Comment aborder le «monstre d’Arabie» ? Deux documentaires diffusés dans les prochains jours à la télévision française tentent de répondre à la question que se posent dirigeants, diplomates et experts à propos de Mohammed ben Salmane («MBS»). Le premier, MBS, prince d’Arabie, du réalisateur Antoine Vitkine retrace l’ascension fulgurante du Prince héritier saoudien tandis que dans Meurtre au consulat, l’Américain Martin Smith, journaliste spécialiste du Moyen-Orient, déploie un documentaire-enquête en deux parties sur le suspect de l’assassinat du journaliste Jamal Khashoggi en octobre 2018 à Istanbul.

D’entrée de jeu, Antoine Vitkine qui avait déjà réalisé des portraits très maîtrisés de Vladimir Poutine et de Bachar al-Assad, résume en quelques plans et quelques phrases le dilemme et les enjeux posés par le controversé personnage. Sur les images de MBS lors d’un sommet du G20 aux côtés des plus grands leaders mondiaux, le prince colosse est présenté à la première personne : «Je suis Mohammed ben Salmane, 34 ans, j’ai tué un journaliste, je mène une guerre sanglante au Yémen. Je suis pourtant reçu avec les honneurs partout. Mon Royaume contient les plus grandes réserves mondiales de pétrole. J’achète des armes à tout le monde. Je suis un partenaire clé dans la lutte contre terrorisme. Je mène des réformes qui peuvent transformer mon pays et vous enrichir. Je suis votre allié incontournable.» Ces deux premières minutes du documentaire mettent en avant l’infréquentable autant qu’incontournable Mohammed ben Salmane.

Retors et réformateur

Pour son récit-décryptage de l’ascension fulgurante du jeune Prince, Vitkine a réuni des images d’archives de MBS enfant, jeune et déjà retors. Avec le souci de l’équilibre permanent, il retrace les errances dramatiques du brutal impulsif comme les réalisations historiques du réformateur de la société de son royaume.

L’aventurisme de la guerre au Yémen est bien expliqué pour celui qui cherchait une gloire rapide avant de se retrouver embourbé dans un conflit meurtrier éloignant ses plus proches alliés à commencer par les Etats-Unis d’Obama, mais aussi la France.

Dans le registre du réformateur, les décisions spectaculaires sur le musellement des salafistes et l’interdiction de la police religieuse dans le royaume, puis l’autorisation de la conduite pour les femmes et leur affranchissement total de la tutelle de leurs hommes, sont illustrées par les images de spectacles dans les stades et les salles de concerts combles à Riyad.

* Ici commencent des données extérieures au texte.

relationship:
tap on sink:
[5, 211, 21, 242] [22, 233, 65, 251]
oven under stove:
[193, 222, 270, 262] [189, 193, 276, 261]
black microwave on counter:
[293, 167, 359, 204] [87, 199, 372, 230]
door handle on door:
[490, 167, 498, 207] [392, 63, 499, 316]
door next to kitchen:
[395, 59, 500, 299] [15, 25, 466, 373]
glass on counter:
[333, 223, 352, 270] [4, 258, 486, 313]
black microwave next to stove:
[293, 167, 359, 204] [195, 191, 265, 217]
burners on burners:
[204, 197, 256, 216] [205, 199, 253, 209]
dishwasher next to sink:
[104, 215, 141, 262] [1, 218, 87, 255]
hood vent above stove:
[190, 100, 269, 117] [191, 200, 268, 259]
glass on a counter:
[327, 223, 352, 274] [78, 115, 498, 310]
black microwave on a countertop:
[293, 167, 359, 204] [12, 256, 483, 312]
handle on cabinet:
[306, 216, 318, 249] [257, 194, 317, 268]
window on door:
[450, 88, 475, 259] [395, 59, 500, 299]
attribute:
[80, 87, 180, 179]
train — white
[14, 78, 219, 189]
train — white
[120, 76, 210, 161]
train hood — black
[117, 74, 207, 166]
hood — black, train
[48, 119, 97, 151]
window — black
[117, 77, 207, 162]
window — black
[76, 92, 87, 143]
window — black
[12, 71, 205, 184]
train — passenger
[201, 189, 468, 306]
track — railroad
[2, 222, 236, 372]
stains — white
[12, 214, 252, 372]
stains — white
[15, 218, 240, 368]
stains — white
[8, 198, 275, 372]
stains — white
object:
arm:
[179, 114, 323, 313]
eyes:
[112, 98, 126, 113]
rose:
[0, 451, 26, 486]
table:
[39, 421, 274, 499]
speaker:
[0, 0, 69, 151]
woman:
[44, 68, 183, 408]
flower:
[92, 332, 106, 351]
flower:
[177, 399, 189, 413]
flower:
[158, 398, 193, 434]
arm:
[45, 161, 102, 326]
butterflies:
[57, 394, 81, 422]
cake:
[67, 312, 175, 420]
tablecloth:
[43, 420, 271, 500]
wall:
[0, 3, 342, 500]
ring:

Une ouverture de la société saoudienne à la culture des loisirs marquée par un discours de MBS sur le retour à un islam modéré.

Les images de l’affirmation de MBS sur la scène internationale fatiguent par les archives répétitives des ballets de limousines et de jets privés sur les tarmacs d’aéroports ou vers les lieux de réunion d’un luxe mégalomaniaque et d’un mauvais goût affirmé. Les dizaines de silhouettes blanches des Saoudiens en «dishdashas» et keffieh rouge et blanc traditionnels servent mal le propos.

Propos plus bouleversants

C’est essentiellement dans les images d’ailleurs que réside l’immense avantage du documentaire de Martin Smith. Car la possibilité qu’a eu le vieux routard du Moyen-Orient de tourner sur le terrain en Arabie Saoudite à Riyad et d’interroger les gens sur place apporte une dimension bien réelle au documentaire. Les entretiens de l’auteur avec son «ami» Jamal Khashoggi, qui sera assassiné quelques mois plus tard rendent évidemment le propos plus bouleversant.

Mais contrairement à ce que peut laisser croire le titre du documentaire, Meurtre au consulat n’est pas uniquement un film à charge contre MBS, soupçonné d’avoir commandité le meurtre de son opposant. «Modernisateur ou tyran ?» la question est également posée dès le début du documentaire de Martin Smith.

Celui-ci pose son regard de spécialiste de l’intérieur de la famille royale et du système saoudien. Il a eu l’occasion d’interviewer et d’échanger des SMS avec le jeune Prince héritier comme il a rencontré pour son enquête des acteurs clés du dossier Khashoggi : dignitaires saoudiens, ex-agents de la CIA, activistes, proches de détenus politiques, militants des droits de l’homme. La plongée en images de Smith dans l’histoire récente du roi Salmane, montre qu’il est bien le père de son fils préféré.